Tip Top, de Serge Bozon

 

Sandrine Kiberlain et Isabelle Huppert dans Tip TopDès la première scène, où François Damiens pousse la porte d’un bar, vocifère des insultes racistes et homophobes à tous les occupants tout en intercalant des « Vive François Bayrou ! » et autres « Vive Henri Emmanuelli ! », le ton est donné : Tip Top joue avec l’image de ses acteurs, fait rire, et vire dans le foutraque. Isabelle Huppert se caricature en femme de pouvoir à la fois froide et foldingue. Sandrine Kiberlain joue la godiche qu’elle a autrefois chantée. Samy Naceri fait une apparition en homme violent mais amoureux (c’est elle qui demande). François Damiens oscille entre le benêt à la tête de pervers et le flic touchant, plus futé qu’il n’en a l’air. Serge Bozon joue aussi avec les corps pour virer au burlesque, avec les situations et les dialogues pour confiner à l’absurde.

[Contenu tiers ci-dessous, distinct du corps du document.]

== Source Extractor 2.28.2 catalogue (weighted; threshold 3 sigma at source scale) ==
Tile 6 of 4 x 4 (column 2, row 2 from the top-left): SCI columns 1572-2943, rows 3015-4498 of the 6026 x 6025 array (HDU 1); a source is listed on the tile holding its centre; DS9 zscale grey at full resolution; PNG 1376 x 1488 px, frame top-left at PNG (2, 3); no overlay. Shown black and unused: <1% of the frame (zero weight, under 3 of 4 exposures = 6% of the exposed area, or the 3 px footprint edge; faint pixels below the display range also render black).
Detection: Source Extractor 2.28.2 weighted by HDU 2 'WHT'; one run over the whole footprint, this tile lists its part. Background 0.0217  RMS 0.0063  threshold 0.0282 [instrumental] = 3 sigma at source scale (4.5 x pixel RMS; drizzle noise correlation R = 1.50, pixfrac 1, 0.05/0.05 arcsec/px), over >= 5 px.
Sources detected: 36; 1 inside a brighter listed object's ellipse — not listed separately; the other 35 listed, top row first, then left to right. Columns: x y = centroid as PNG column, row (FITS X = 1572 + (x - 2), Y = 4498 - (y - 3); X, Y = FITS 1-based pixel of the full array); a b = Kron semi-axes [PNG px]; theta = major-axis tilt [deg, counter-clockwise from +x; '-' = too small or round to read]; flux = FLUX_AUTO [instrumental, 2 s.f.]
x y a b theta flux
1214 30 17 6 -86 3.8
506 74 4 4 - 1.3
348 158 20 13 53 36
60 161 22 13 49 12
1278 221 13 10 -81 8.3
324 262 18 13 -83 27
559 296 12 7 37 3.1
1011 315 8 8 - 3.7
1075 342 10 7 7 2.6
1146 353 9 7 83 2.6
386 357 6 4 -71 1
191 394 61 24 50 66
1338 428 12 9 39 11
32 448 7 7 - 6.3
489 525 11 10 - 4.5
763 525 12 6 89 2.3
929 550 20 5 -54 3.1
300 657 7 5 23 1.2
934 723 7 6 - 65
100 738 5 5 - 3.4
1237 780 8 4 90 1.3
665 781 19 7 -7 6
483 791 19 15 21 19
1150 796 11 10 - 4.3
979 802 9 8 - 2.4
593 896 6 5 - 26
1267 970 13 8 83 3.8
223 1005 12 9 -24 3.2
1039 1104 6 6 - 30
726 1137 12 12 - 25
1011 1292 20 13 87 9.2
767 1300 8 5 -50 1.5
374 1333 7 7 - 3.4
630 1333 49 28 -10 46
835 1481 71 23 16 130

Tous ces registres de comique s’enchaînent et s’entremêlent dans une valse souvent très drôle, orchestrée dans un artifice nous rappelant jusqu’à l’outrance que finalement tout cela, ce n’est que du cinéma. Au sens littéral. Rien d’autre ne semble intéresser le réalisateur que le jeu. Le jeu avec les codes, avec les conventions, avec les images. Il brouille les pistes et se concentre sur les interactions entre ses personnages (le numéro de duettistes de Sandrine Kiberlain et Isabelle Huppert, aussi différentes au départ que ressemblantes à la fin), et entre les groupes. Dans ce jeu du chat et de la souris, il n’y a finalement pas de bons et de méchants, chacun traînant ses tares – y compris le personnage de Virginie, continuellement vêtue de blanc, qui finit par se tacher. D’ailleurs, Serge Bozon se moque bien de son intrigue, qu’il ne prend pas la peine de conclure, lui préférant une fin abrupte, aussi éloquente que l’est la première scène. Tip Top est un film où ça claque, ça gueule et ça rit, dans un joyeux brouillon. Ce qui est bien, mais pas top.

 
Tip Top de Serge Bozon, avec François Damiens, Isabelle Huppert, Sandrine Kiberlain… France, 2013. Présenté à la 45e Quinzaine des réalisateurs du Festival de Cannes. Sortie le 11 septembre 2013.